While I don’t yet have a completed a manuscript that I think is ready for public consumption – my first two are definitely “for my eyes only” – I’m very hopeful about my third.
When the time comes and I’m ready to move on to the next step, I’d like to have some idea of where I’m going. I think it’s fair to say that we’ve all been busily working away on our manuscripts with the plan of publication. The question is: what path to take – traditional or self (indie)?
As Nancy mentioned in her post last week, from the reader’s side of the fence the question is irrelevant. They’re just looking for good, satisfying stories. From the writer’s side of the fence, however, the answer depends on a lot of things including how much control you want to have over the process, your level of interest/skills, and whether you want to focus your efforts on writing or on the business side of writing. There’s no right or wrong answer and the method that’s appropriate for one book may not work for another. Add in the fact that the self-publishing marketplace seems to be constantly changing and there’s an internet is full of conflicting, quickly outdated advice, and the whole question of publication can be down-right daunting.
So what are some of the benefits of self-publishing?
Self-publishing gives you a lot of control over your finished product, from the cover and title to marketing and pricing. You get to be the one to make all the decisions that (hopefully) will result in a book that turns out just the way you want it to. The downside of course, is that you are the one who has to make all the decisions. We’re not all experts in cover design and marketing and editing (at least I’m not), so having all this control means you’re probably going to need to assemble a team of others to help take care of the things that are outside of your area of expertise. All of which is time away from writing, which is probably what you’d rather be doing.
Self-publishing offers flexibility in terms of format, content, and even genre. Based on my experience, limited though it is, traditional publishers seem to want books that fall into recognized categories – romance, women’s fiction, western, mystery – and those stories that don’t fit neatly into the standard category boxes can wind up rejected, as may those stories that don’t fit with what is currently being marketed or sold.

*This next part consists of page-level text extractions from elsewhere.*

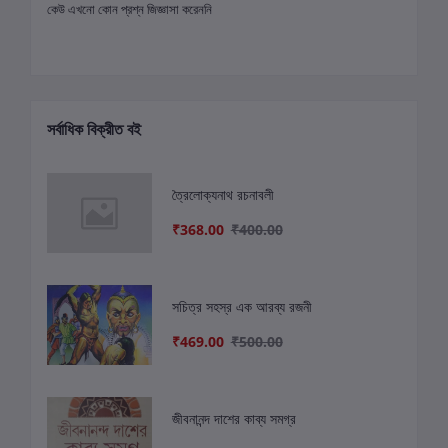
কেউ এখনো কোন প্রশ্ন জিজ্ঞাসা করেননি
সর্বাধিক বিক্রীত বই
ত্রৈলোক্যনাথ রচনাবলী
₹368.00
₹400.00
সচিত্র সহস্র এক আরব্য রজনী
₹469.00
₹500.00
জীবনানন্দ দাশের কাব্য সমগ্র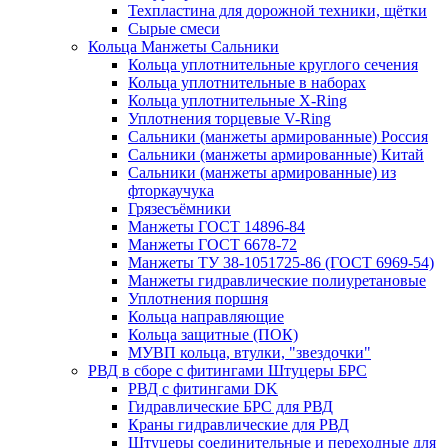
Техпластина для дорожной техники, щётки
Сырые смеси
Кольца Манжеты Сальники
Кольца уплотнительные круглого сечения
Кольца уплотнительные в наборах
Кольца уплотнительные Х-Ring
Уплотнения торцевые V-Ring
Сальники (манжеты армированные) Россия
Сальники (манжеты армированные) Китай
Сальники (манжеты армированные) из
фторкаучука
Грязесъёмники
Манжеты ГОСТ 14896-84
Манжеты ГОСТ 6678-72
Манжеты ТУ 38-1051725-86 (ГОСТ 6969-54)
Манжеты гидравлические полиуретановые
Уплотнения поршня
Кольца направляющие
Кольца защитные (ПОК)
МУВП кольца, втулки, "звездочки"
РВД в сборе с фитингами Штуцеры БРС
РВД с фитингами DK
Гидравлические БРС для РВД
Краны гидравлические для РВД
Штуцеры соединительные и переходные для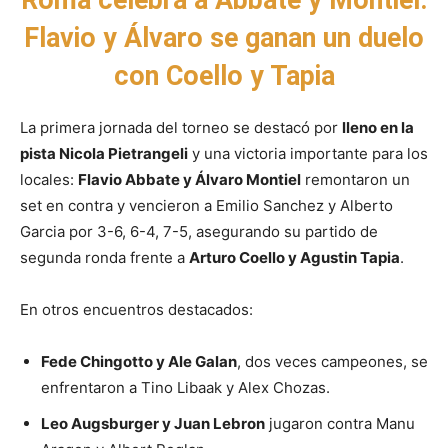
Roma celebra a Abbate y Montiel:
Flavio y Álvaro se ganan un duelo
con Coello y Tapia
La primera jornada del torneo se destacó por
lleno en la
pista Nicola Pietrangeli
y una victoria importante para los
locales:
Flavio Abbate y Álvaro Montiel
remontaron un
set en contra y vencieron a Emilio Sanchez y Alberto
Garcia por 3-6, 6-4, 7-5, asegurando su partido de
segunda ronda frente a
Arturo Coello y Agustin Tapia
.
En otros encuentros destacados:
Fede Chingotto y Ale Galan
, dos veces campeones, se
enfrentaron a Tino Libaak y Alex Chozas.
Leo Augsburger y Juan Lebron
jugaron contra Manu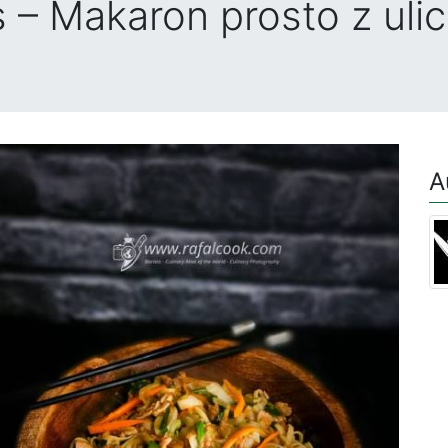
 – Makaron prosto z uli
A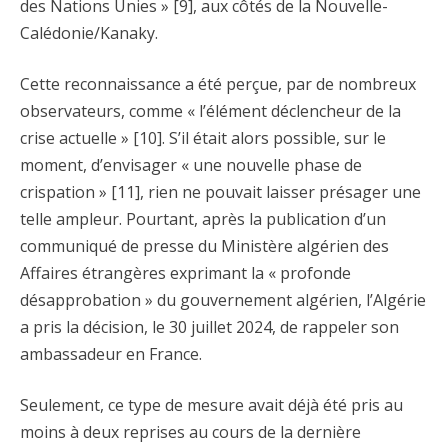
des Nations Unies » [9], aux côtés de la Nouvelle-
Calédonie/Kanaky.
Cette reconnaissance a été perçue, par de nombreux
observateurs, comme « l’élément déclencheur de la
crise actuelle » [10]. S’il était alors possible, sur le
moment, d’envisager « une nouvelle phase de
crispation » [11], rien ne pouvait laisser présager une
telle ampleur. Pourtant, après la publication d’un
communiqué de presse du Ministère algérien des
Affaires étrangères exprimant la « profonde
désapprobation » du gouvernement algérien, l’Algérie
a pris la décision, le 30 juillet 2024, de rappeler son
ambassadeur en France.
Seulement, ce type de mesure avait déjà été pris au
moins à deux reprises au cours de la dernière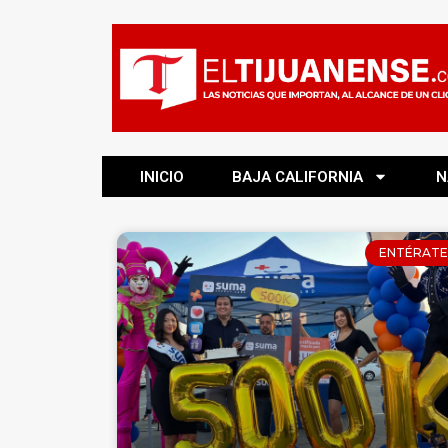
INICIO
BAJA CALIFORNIA
N
ENTÉRATE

Self-publishing provides greater opportunities for those “outside-the-boxes” stories and also makes it easier to publish works of different lengths (e.g, novellas or serial fiction).
A greater portion of the price of a self-published book typically stays with the author than that of a traditionally published book. That’s great, but self-publishing requires an up-front investment for things like cover design, editing, etc. Even with a higher earnings-per-book percentage, it is possible to lose money if you don’t sell enough books to recoup your initial investment. You may or may not get an advance with a traditionally published book, but at least you don’t have that initial investment to recoup.
Self-publishing can be fast, which can be both a good and a bad thing. At the click of that “publish” button, you can get your book out there in front of readers without having to fit into someone else’s release schedule or marketing plan. The timing is dependent on when you (and your book) are ready, not when someone else is ready for you. The downside of this ease of publishing, however, is the possibility of clicking “publish” before your book is really ready to go. The last thing you want to do is publish your book before it’s been fully edited or before you have a marketing strategy in place. The speed of self-publishing means making sure you’ve done your up-front planning, so you don’t wind up scrambling to fix problems after the fact.
Over the next several Wednesdays we’ll be talking about various aspects of self-publishing – covers, marketing, editing, platforms and more – with a few interviews thrown in for good measure. To get yourself in the self-publishing frame of mind, be sure to check out Michaeline’s post this Saturday where she’ll be talking with Lois McMaster Bujold about her upcoming self-published novella.
In the meantime, what are your thoughts on self-publishing? Have you tried it (plan to try it)? Do you have any self-publishing resources to recommend?